MD+DI
- Categories: Medical device, diagnostics
- Founded: 1979
- Company: Informa Markets — Engineering
- Country: United States
- Based in: Santa Monica, California
- Language: English
- Website: mddionline.com

= MD&DI =

American business-to-business media brand

MD+DI (Medical Device + Diagnostic Industry) is a business-to-business media brand covering the medical device and diagnostic industries. Owned by Informa Markets — Engineering, it is headquartered in Santa Monica, California, and has been in publication since 1979.

==Coverage and audience==
MD+DI serves medtech engineers, managers, and other industry professionals, helping them develop, design, and manufacture medical devices and diagnostics that meet stringent regulatory and market requirements.
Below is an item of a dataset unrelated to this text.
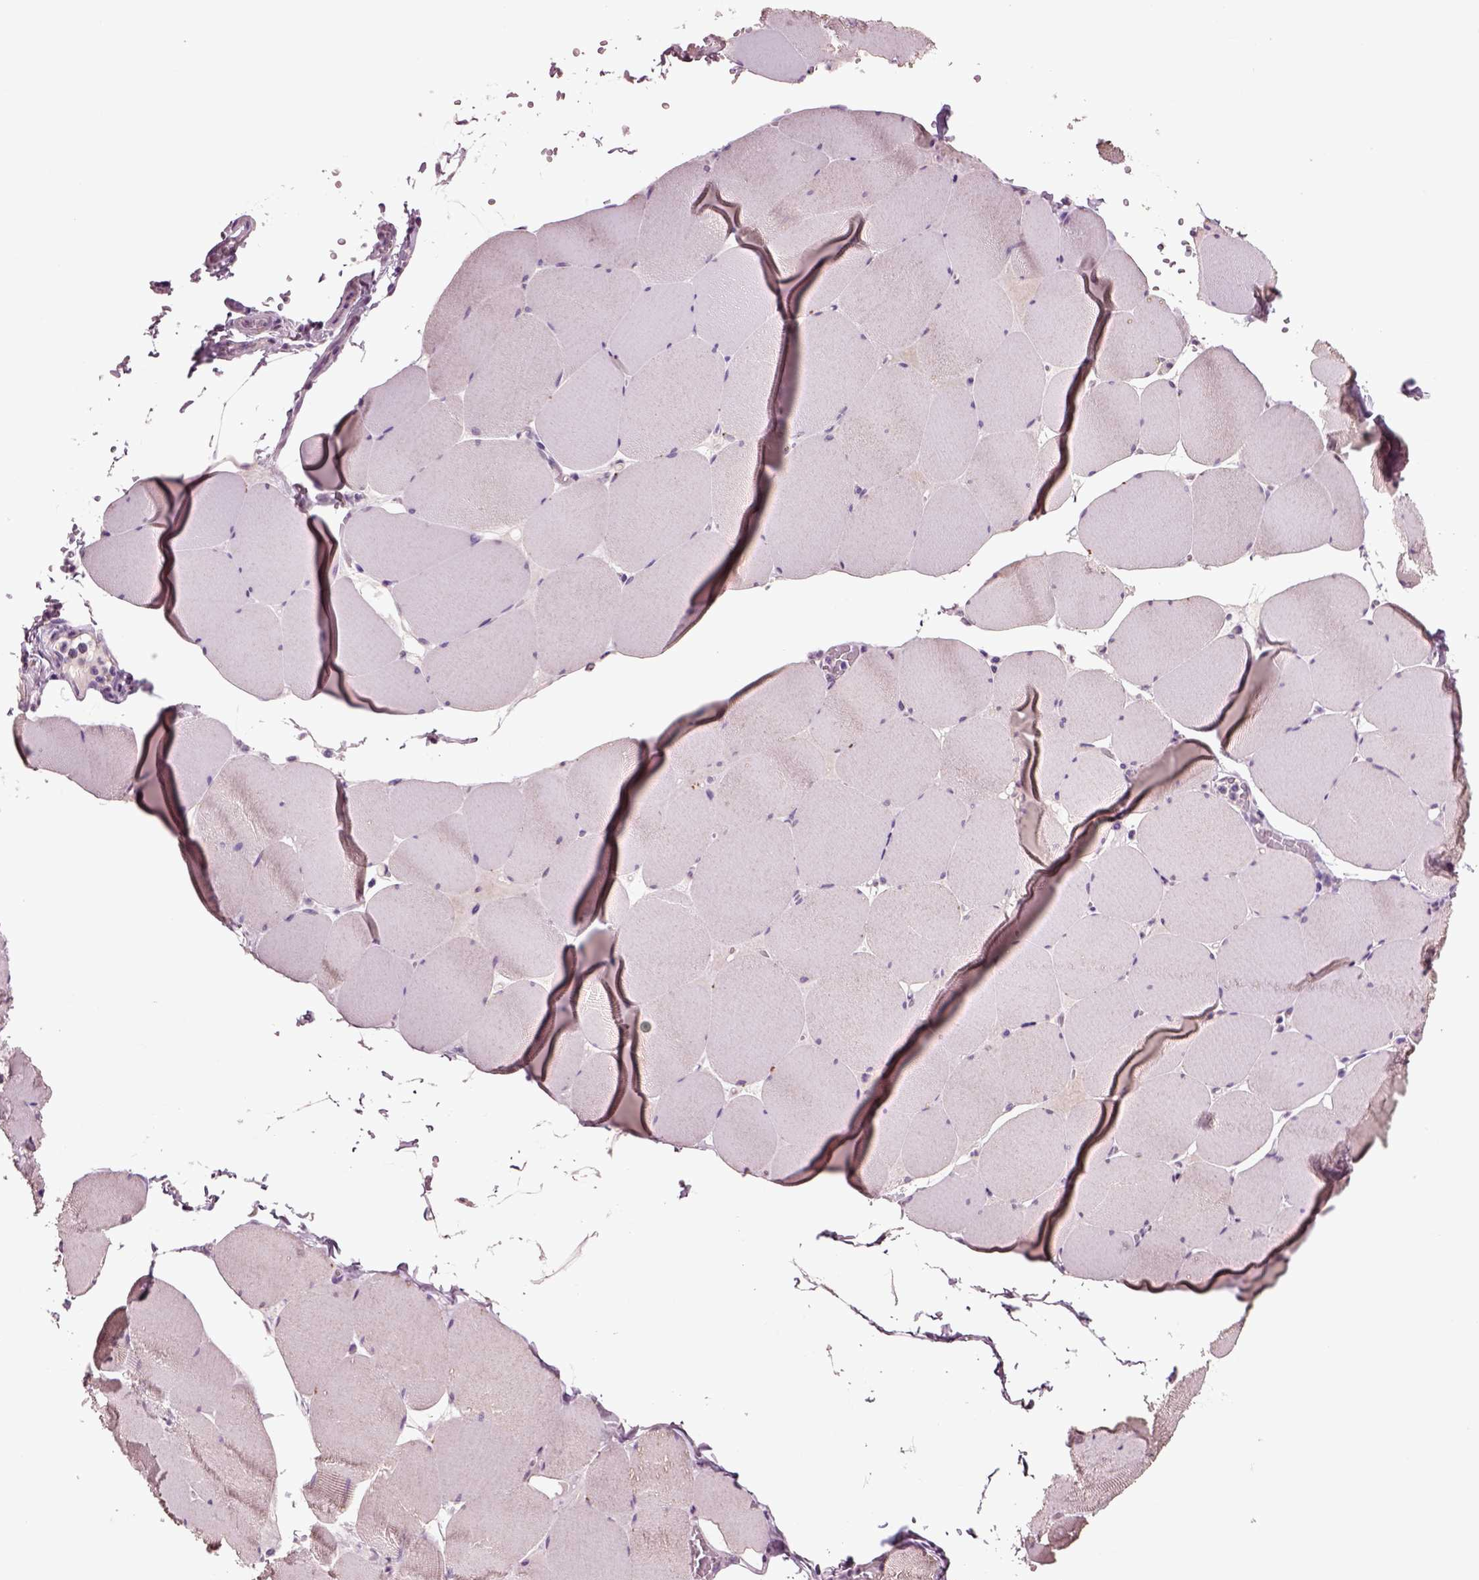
{"staining": {"intensity": "negative", "quantity": "none", "location": "none"}, "tissue": "skeletal muscle", "cell_type": "Myocytes", "image_type": "normal", "snomed": [{"axis": "morphology", "description": "Normal tissue, NOS"}, {"axis": "morphology", "description": "Malignant melanoma, Metastatic site"}, {"axis": "topography", "description": "Skeletal muscle"}], "caption": "Protein analysis of benign skeletal muscle shows no significant expression in myocytes.", "gene": "CRHR1", "patient": {"sex": "male", "age": 50}}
In addition to its website, MD+DI publishes email newsletters, e-books, and webinars, hosts a supplier directory called Qmed+, and shares content on social media sites such as LinkedIn, X (formerly Twitter), and Facebook.

==History==
MD+DI was established in 1979 as a monthly print magazine, reaching a circulation of 48,040 in 2009. It later transitioned to an online publication, claiming a digital readership of 89,000.

The brand has a longstanding relationship with the Medical Design & Manufacturing (MD&M) trade shows, including MD&M West, which it has sponsored since 1979. MD+DI also sponsored the Medical Design Excellence Awards and has produced a “100 Notable People in the Medical Device Industry” list.

==Editorial focus==
In addition to technology reviews, MD+DI covers a range of business, regulatory, and industry topics, often including peer-reviewed articles on medtech safety and efficacy.